Some of that dynamite has been used by ETA in the past, and it is believed the remainder of the dynamite is under the control of ETA.

If analysis finds a match, that would offer very powerful evidence that ETA, or an ETA faction, was responsible for Thursday's attacks.

Without that conclusive link, and without a credible claim of responsibility, investigators will want to continue to pursue all other tracks.

Meanwhile, a group claiming to represent al Qaeda has said it was behind the attack, although intelligence sources have consistently told CNN that the group does not speak for al Qaeda, and is unreliable.

The group calling itself Abu Hafs al-Masri Brigade has made false claims before for other actions though, including for example, the U.S. power blackouts last summer that turned out to be caused by technical problems and not an act of terror.

What do we know is that if this was indeed ETA it would represent a dramatic shift from what we have seen from them in the past: In terms of tactics and targeting; in terms of the way it was carried out; the indiscriminate targeting of civilians with no warning and no claim of responsibility.

Terror organizations, as bizarre as this sounds, act within their own boundaries, to their own rules, and have their own justification for how they operate and who or what is an acceptable target.

Thursday's attacks broke every one of the rules that ETA has operated by in the past.
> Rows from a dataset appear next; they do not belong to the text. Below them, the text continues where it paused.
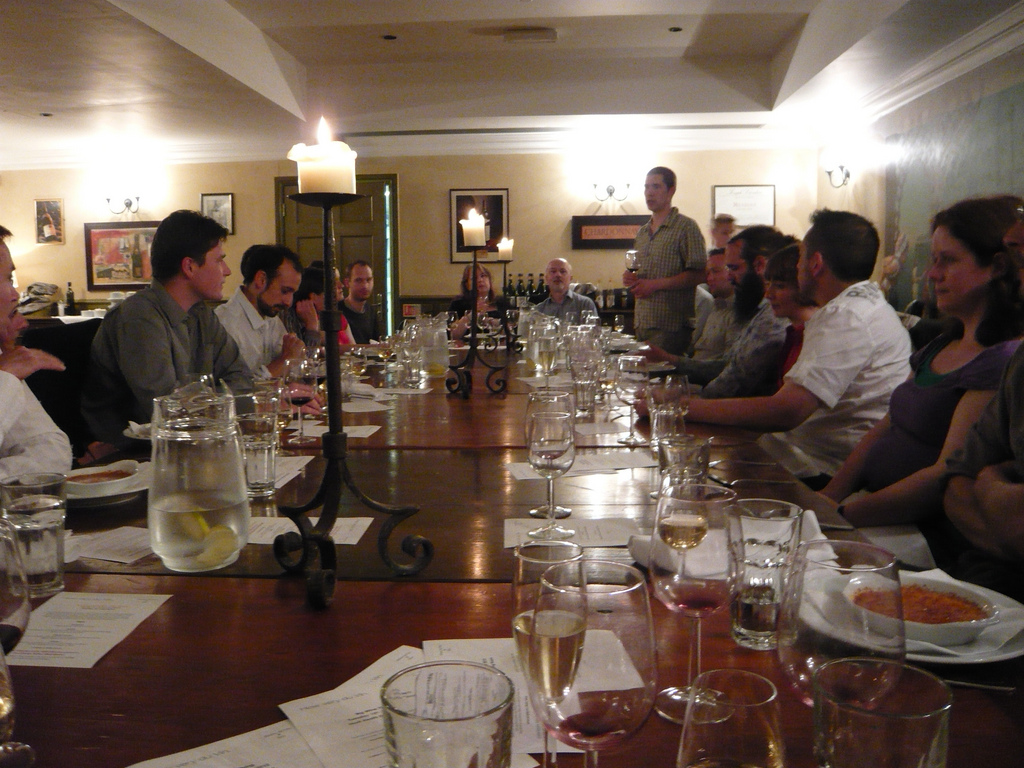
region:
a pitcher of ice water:
[139, 367, 267, 587]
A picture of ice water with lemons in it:
[139, 363, 258, 586]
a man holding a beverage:
[619, 164, 717, 336]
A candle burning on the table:
[271, 102, 434, 611]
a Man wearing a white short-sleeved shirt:
[776, 203, 898, 464]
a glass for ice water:
[522, 404, 589, 526]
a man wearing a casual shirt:
[91, 205, 248, 387]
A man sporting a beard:
[716, 216, 783, 330]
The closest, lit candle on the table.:
[285, 113, 359, 205]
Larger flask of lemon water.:
[145, 417, 250, 573]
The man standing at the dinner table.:
[625, 165, 708, 347]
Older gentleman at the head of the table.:
[527, 259, 598, 321]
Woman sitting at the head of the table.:
[448, 266, 510, 321]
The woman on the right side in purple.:
[822, 195, 1012, 541]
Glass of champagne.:
[659, 474, 710, 548]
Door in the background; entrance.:
[271, 174, 402, 258]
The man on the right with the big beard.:
[726, 225, 785, 318]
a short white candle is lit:
[284, 123, 361, 197]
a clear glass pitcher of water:
[136, 386, 253, 580]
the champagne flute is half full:
[511, 534, 591, 766]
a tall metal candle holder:
[258, 180, 435, 608]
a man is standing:
[619, 160, 708, 366]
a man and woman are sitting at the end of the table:
[443, 255, 596, 341]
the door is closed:
[269, 168, 402, 339]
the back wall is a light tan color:
[0, 136, 826, 307]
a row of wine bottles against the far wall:
[490, 265, 552, 308]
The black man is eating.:
[247, 440, 599, 643]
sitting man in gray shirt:
[84, 211, 258, 406]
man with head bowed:
[210, 245, 306, 381]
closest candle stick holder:
[273, 191, 430, 612]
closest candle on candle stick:
[281, 108, 358, 194]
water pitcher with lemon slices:
[148, 367, 253, 570]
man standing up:
[622, 165, 706, 356]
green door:
[269, 171, 400, 345]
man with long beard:
[702, 224, 792, 405]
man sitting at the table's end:
[528, 256, 602, 326]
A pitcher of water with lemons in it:
[133, 367, 261, 580]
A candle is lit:
[270, 99, 370, 204]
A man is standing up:
[610, 152, 718, 359]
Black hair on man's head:
[137, 200, 237, 306]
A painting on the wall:
[71, 209, 177, 299]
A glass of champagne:
[500, 525, 596, 760]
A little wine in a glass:
[640, 474, 762, 741]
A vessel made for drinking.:
[521, 411, 592, 558]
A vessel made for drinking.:
[716, 475, 814, 657]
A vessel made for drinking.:
[638, 468, 718, 617]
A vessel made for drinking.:
[654, 430, 719, 528]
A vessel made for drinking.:
[132, 406, 287, 574]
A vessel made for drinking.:
[369, 650, 531, 762]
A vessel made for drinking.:
[648, 653, 784, 759]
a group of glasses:
[474, 437, 996, 764]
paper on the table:
[13, 557, 217, 700]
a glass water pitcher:
[118, 373, 275, 592]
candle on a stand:
[244, 70, 444, 601]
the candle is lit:
[288, 119, 369, 203]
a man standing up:
[598, 157, 717, 350]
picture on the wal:
[63, 209, 163, 299]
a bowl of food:
[813, 544, 1010, 678]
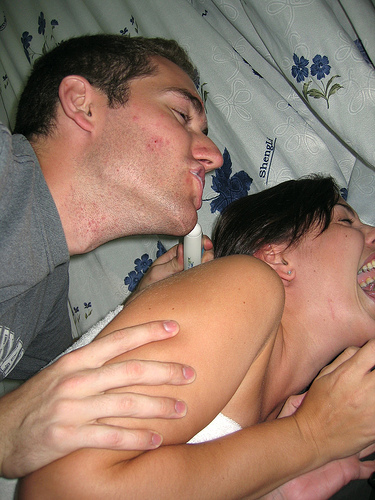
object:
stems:
[309, 75, 325, 93]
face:
[307, 196, 374, 337]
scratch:
[329, 299, 336, 321]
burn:
[70, 193, 117, 236]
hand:
[137, 234, 214, 293]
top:
[186, 412, 243, 445]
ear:
[251, 238, 295, 281]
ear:
[59, 75, 94, 133]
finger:
[78, 320, 179, 368]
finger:
[86, 392, 188, 419]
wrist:
[283, 411, 328, 478]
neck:
[282, 300, 319, 396]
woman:
[13, 173, 375, 500]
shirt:
[0, 122, 73, 385]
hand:
[0, 320, 196, 481]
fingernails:
[150, 320, 196, 448]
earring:
[288, 271, 292, 275]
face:
[132, 60, 225, 236]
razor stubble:
[66, 108, 201, 252]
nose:
[192, 130, 224, 173]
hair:
[210, 172, 347, 259]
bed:
[0, 0, 375, 499]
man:
[0, 33, 223, 479]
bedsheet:
[0, 0, 375, 500]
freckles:
[214, 276, 257, 309]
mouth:
[357, 251, 375, 302]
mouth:
[189, 166, 205, 210]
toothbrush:
[184, 223, 203, 271]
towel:
[37, 303, 242, 445]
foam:
[196, 166, 205, 188]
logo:
[0, 325, 26, 378]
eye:
[169, 106, 193, 123]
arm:
[13, 253, 312, 500]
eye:
[338, 218, 355, 225]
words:
[255, 133, 280, 183]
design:
[273, 88, 321, 155]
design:
[291, 52, 343, 108]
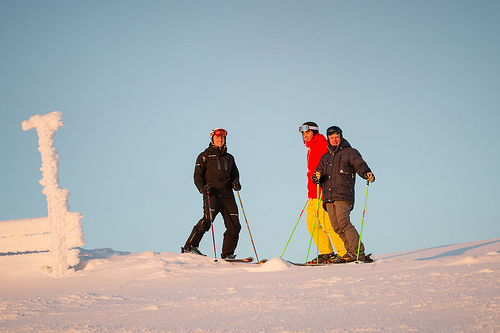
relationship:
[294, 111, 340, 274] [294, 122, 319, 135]
skier wears goggles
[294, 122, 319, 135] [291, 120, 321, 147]
goggles on head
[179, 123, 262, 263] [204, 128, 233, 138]
skier wears goggles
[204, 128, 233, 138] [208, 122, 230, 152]
goggles on head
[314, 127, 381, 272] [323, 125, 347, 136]
skier wears goggles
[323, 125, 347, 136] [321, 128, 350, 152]
goggles on head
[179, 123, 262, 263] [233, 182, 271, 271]
skier holds pole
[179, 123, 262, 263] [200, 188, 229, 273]
skier holds pole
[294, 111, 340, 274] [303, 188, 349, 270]
skier wears pants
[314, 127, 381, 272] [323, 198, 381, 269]
skier wears pants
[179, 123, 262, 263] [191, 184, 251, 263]
skier wears pants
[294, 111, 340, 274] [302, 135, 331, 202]
skier wears coat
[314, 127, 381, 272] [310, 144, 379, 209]
skier wears coat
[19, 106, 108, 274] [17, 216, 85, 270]
sculputure from ice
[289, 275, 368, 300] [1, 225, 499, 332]
tracks on snow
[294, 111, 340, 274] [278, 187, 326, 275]
skier holds poles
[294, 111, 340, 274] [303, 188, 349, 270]
skier wearing pants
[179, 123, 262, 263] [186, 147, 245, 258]
skier wearing black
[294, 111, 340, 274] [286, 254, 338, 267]
skier has skies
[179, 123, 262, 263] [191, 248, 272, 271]
skier has skies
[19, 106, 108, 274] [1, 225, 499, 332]
sculputure made of snow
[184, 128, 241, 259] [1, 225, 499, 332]
skier on snow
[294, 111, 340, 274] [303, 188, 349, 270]
skier has pants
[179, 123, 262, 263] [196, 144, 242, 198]
skier wears jacket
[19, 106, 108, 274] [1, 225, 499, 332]
sculputure of snow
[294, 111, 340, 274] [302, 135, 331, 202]
skier wearing coat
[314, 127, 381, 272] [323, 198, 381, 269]
skier wearing pants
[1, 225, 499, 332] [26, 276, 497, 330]
snow on ground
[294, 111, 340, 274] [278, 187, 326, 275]
skier holding poles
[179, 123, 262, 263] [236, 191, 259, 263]
skier holding pole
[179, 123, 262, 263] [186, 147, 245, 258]
skier wears black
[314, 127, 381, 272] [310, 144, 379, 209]
skier wearing coat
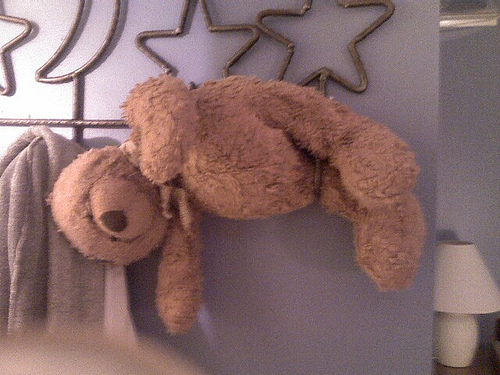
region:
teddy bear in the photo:
[30, 61, 386, 296]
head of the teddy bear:
[51, 146, 156, 281]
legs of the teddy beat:
[320, 140, 435, 275]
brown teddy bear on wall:
[46, 121, 388, 301]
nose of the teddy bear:
[95, 200, 135, 241]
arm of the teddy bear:
[146, 230, 211, 330]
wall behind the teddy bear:
[263, 261, 320, 300]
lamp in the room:
[426, 220, 492, 345]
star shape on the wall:
[242, 4, 408, 89]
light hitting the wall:
[6, 32, 84, 119]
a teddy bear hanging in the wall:
[59, 71, 435, 341]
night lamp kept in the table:
[435, 225, 499, 361]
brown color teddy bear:
[61, 63, 436, 341]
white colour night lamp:
[435, 233, 499, 365]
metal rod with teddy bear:
[7, 85, 392, 158]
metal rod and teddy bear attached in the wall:
[9, 48, 421, 297]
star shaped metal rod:
[236, 0, 392, 112]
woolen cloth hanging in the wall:
[8, 127, 111, 352]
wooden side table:
[448, 345, 490, 374]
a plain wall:
[248, 254, 381, 360]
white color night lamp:
[432, 229, 489, 374]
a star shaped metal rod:
[154, 8, 401, 116]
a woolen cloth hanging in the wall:
[3, 129, 135, 373]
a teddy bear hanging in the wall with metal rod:
[36, 58, 423, 322]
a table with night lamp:
[436, 233, 499, 370]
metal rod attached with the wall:
[7, 115, 134, 132]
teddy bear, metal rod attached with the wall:
[88, 65, 370, 254]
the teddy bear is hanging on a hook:
[43, 50, 427, 320]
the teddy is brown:
[30, 51, 428, 340]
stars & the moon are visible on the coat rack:
[46, 0, 441, 96]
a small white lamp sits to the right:
[434, 227, 498, 373]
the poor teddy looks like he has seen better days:
[51, 81, 422, 338]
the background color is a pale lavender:
[249, 257, 356, 352]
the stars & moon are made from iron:
[3, 5, 431, 89]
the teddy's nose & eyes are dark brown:
[65, 197, 154, 257]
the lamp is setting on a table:
[419, 232, 496, 373]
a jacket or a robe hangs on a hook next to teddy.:
[8, 123, 125, 360]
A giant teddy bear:
[52, 73, 421, 332]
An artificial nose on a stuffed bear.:
[100, 210, 130, 231]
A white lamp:
[435, 239, 498, 366]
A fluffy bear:
[50, 75, 422, 335]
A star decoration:
[256, 0, 393, 90]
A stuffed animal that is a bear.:
[54, 74, 426, 334]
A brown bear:
[53, 74, 425, 331]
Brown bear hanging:
[52, 73, 422, 332]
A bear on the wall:
[50, 74, 423, 334]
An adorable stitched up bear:
[49, 75, 428, 332]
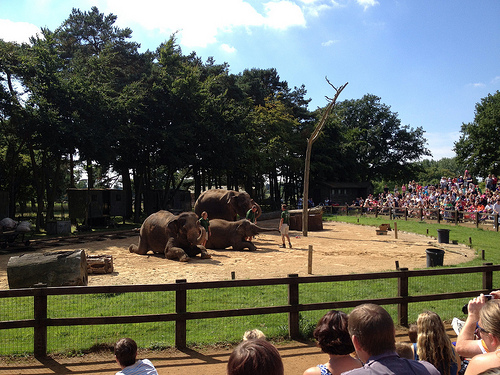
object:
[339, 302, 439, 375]
man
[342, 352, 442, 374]
shirt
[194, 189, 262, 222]
elephant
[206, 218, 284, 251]
elephant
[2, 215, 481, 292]
dirt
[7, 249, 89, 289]
log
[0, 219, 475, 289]
dirt area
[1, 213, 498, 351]
grass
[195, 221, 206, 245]
trunk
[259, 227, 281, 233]
trunk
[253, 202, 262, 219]
trunk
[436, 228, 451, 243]
black bin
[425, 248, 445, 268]
black bin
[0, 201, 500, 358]
enclosure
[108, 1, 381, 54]
clouds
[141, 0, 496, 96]
sky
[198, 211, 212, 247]
people elephants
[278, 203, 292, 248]
person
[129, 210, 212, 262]
elephant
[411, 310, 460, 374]
woman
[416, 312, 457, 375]
hair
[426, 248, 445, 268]
trash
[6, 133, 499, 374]
viewers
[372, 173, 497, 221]
crowd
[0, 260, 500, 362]
fence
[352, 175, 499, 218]
people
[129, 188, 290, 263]
show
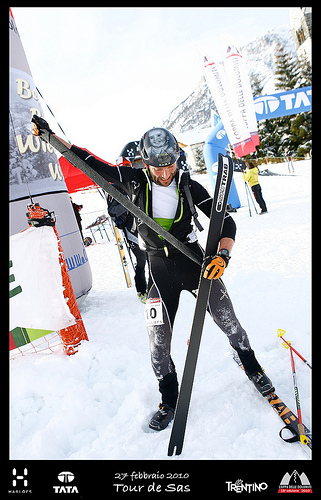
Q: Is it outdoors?
A: Yes, it is outdoors.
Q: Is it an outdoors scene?
A: Yes, it is outdoors.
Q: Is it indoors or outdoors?
A: It is outdoors.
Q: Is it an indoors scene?
A: No, it is outdoors.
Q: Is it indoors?
A: No, it is outdoors.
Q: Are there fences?
A: No, there are no fences.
So if this was ETA, the attack marks a fundamental shift, a passing of one guard to another, according to some Spanish officials.

In effect it would be such a paradigm shift it would almost be a new organization.

U.S. officials say they suspect a group linked to al Qaeda and a link between ETA and some Islamist extremist group cannot be ruled out.

Ultimately though, they have very different goals: ETA's is ostensibly a political struggle for an independent Basque homeland being waged through terrorist means while al Qaeda wants to cause chaos to the West with no possibility of negotiation.

What is more likely is that rather than direct assistance between the two groups, one can see how there can be a cross-pollination of ideas.

You perhaps have young radicalized members of perhaps an ETA faction looking at the experience of other terrorist acts elsewhere. They could be learning from that experience; looking at the Bali bomb for example, and at how other groups have sought to amplify these acts of terror, by indiscriminate killings and by failing to give warnings.

These are things we haven't seen from ETA in the past; so perhaps younger new members of a radical ETA faction are picking up some of the lessons of other attacks they have seen elsewhere.